- ABOUT THIS TASK:
Could you copy out the items below, starting at the first one and going on through the line with "Rank the categories by value from lowest", with "chart" swapped for "graph" and everything else left the same?

- DATA TO USE:

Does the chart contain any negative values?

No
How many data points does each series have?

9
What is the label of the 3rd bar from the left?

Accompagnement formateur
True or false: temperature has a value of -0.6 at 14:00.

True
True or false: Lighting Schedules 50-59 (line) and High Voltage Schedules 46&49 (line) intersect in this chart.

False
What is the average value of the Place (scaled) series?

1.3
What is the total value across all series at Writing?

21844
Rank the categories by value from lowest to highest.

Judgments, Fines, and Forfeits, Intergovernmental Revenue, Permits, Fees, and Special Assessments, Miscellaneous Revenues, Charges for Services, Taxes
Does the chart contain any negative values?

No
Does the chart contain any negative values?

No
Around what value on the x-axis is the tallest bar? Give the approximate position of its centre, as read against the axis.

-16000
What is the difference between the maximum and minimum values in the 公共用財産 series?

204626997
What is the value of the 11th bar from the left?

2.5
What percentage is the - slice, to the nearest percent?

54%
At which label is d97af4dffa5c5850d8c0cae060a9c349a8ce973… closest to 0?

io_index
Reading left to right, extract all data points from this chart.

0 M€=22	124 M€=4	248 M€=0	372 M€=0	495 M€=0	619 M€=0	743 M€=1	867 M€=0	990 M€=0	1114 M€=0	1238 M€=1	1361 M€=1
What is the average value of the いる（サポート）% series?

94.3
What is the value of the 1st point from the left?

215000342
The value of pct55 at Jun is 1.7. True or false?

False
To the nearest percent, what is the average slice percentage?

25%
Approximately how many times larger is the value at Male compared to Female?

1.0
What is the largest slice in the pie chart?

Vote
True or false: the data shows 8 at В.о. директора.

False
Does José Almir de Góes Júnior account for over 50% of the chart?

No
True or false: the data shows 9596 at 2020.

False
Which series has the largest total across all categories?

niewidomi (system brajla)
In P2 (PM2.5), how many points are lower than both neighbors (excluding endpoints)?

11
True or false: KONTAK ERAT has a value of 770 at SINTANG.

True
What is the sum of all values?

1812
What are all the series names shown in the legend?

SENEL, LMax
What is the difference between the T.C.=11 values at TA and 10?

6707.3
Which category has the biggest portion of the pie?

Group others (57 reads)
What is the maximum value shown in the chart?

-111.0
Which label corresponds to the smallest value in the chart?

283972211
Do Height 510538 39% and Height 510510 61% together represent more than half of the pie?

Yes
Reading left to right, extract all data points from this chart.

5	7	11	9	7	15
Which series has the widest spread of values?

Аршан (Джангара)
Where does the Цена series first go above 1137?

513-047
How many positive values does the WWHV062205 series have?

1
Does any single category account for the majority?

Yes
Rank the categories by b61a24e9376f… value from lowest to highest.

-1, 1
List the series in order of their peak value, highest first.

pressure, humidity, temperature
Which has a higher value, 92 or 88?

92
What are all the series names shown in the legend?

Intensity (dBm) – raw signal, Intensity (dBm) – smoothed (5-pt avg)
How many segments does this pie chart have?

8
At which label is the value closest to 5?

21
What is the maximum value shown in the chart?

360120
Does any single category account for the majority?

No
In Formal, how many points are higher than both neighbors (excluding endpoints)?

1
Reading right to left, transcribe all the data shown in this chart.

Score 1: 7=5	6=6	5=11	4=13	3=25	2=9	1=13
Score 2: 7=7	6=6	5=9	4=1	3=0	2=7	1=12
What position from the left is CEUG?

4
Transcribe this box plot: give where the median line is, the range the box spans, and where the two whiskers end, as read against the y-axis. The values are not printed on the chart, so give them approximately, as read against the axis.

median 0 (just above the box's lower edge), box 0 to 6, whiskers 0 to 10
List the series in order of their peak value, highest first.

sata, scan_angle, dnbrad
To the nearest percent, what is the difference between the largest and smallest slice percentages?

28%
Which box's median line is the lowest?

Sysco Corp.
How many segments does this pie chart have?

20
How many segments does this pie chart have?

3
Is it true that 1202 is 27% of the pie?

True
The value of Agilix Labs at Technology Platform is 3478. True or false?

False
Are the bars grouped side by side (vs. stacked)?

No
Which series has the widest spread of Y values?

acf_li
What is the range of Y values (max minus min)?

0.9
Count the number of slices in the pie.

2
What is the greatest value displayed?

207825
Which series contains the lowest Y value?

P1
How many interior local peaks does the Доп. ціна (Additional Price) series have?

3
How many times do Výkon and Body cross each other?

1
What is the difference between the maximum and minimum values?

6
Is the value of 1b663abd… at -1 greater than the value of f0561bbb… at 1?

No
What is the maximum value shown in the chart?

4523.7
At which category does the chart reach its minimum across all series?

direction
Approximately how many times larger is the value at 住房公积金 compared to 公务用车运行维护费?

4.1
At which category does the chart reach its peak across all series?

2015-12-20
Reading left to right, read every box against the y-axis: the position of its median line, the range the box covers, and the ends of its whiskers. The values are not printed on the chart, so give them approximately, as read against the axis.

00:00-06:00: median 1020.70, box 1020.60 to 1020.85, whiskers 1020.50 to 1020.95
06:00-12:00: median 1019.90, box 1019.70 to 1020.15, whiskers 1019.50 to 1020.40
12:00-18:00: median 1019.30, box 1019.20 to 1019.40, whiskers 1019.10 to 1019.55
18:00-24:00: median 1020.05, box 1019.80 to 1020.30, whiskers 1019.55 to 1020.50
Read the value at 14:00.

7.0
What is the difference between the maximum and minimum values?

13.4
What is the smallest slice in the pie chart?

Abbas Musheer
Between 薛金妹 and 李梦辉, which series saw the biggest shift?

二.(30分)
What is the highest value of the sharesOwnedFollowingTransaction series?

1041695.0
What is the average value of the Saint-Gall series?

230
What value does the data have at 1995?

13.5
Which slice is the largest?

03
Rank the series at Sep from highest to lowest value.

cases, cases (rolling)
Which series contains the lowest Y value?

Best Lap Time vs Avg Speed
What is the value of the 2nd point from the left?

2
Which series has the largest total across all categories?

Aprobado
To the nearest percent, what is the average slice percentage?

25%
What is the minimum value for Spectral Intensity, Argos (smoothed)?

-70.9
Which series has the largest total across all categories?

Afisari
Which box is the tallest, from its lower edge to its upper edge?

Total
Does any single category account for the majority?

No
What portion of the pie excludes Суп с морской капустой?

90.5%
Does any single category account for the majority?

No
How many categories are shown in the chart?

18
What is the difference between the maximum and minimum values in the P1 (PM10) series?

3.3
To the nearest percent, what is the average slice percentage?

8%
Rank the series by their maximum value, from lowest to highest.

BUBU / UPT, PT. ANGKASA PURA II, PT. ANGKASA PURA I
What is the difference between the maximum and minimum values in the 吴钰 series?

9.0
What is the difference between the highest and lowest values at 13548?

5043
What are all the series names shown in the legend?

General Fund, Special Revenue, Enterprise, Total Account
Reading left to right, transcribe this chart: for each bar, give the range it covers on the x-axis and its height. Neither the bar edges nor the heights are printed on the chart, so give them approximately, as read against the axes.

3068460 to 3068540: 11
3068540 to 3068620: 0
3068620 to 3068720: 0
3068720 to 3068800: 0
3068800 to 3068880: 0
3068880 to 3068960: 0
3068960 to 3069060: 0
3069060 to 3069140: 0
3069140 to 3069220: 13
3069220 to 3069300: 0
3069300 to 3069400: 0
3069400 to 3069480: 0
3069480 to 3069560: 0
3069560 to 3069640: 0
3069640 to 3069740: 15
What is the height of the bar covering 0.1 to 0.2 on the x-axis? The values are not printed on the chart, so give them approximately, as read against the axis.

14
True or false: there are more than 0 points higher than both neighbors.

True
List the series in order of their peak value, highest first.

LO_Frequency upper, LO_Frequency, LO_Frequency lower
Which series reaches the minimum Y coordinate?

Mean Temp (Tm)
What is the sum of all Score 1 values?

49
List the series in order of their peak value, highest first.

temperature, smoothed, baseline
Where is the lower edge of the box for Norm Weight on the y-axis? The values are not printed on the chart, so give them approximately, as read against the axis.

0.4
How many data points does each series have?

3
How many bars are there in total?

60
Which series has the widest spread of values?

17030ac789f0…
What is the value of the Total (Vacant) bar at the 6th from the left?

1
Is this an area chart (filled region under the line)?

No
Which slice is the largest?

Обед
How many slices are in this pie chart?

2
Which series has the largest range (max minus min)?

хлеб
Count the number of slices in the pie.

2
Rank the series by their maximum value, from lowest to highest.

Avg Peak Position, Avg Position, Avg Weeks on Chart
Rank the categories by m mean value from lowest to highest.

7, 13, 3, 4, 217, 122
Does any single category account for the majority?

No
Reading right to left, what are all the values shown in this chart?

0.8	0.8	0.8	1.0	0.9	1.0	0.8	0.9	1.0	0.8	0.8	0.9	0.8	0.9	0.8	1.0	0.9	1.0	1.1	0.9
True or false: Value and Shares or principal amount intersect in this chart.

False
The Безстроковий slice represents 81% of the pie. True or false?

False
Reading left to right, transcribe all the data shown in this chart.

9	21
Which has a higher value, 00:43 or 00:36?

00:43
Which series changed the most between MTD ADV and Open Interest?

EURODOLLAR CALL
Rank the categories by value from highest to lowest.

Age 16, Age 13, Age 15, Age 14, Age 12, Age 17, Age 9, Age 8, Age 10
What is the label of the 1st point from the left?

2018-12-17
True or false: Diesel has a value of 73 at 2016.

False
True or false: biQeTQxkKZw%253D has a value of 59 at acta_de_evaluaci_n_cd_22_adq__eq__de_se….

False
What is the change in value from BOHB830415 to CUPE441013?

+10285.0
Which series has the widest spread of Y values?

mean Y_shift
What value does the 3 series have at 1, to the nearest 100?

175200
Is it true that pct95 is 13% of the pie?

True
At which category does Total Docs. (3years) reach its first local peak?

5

- WRITTEN RESPONSE:
Does the graph contain any negative values?

No
How many data points does each series have?

9
What is the label of the 3rd bar from the left?

Accompagnement formateur
True or false: temperature has a value of -0.6 at 14:00.

True
True or false: Lighting Schedules 50-59 (line) and High Voltage Schedules 46&49 (line) intersect in this graph.

False
What is the average value of the Place (scaled) series?

1.3
What is the total value across all series at Writing?

21844
Rank the categories by value from lowest to highest.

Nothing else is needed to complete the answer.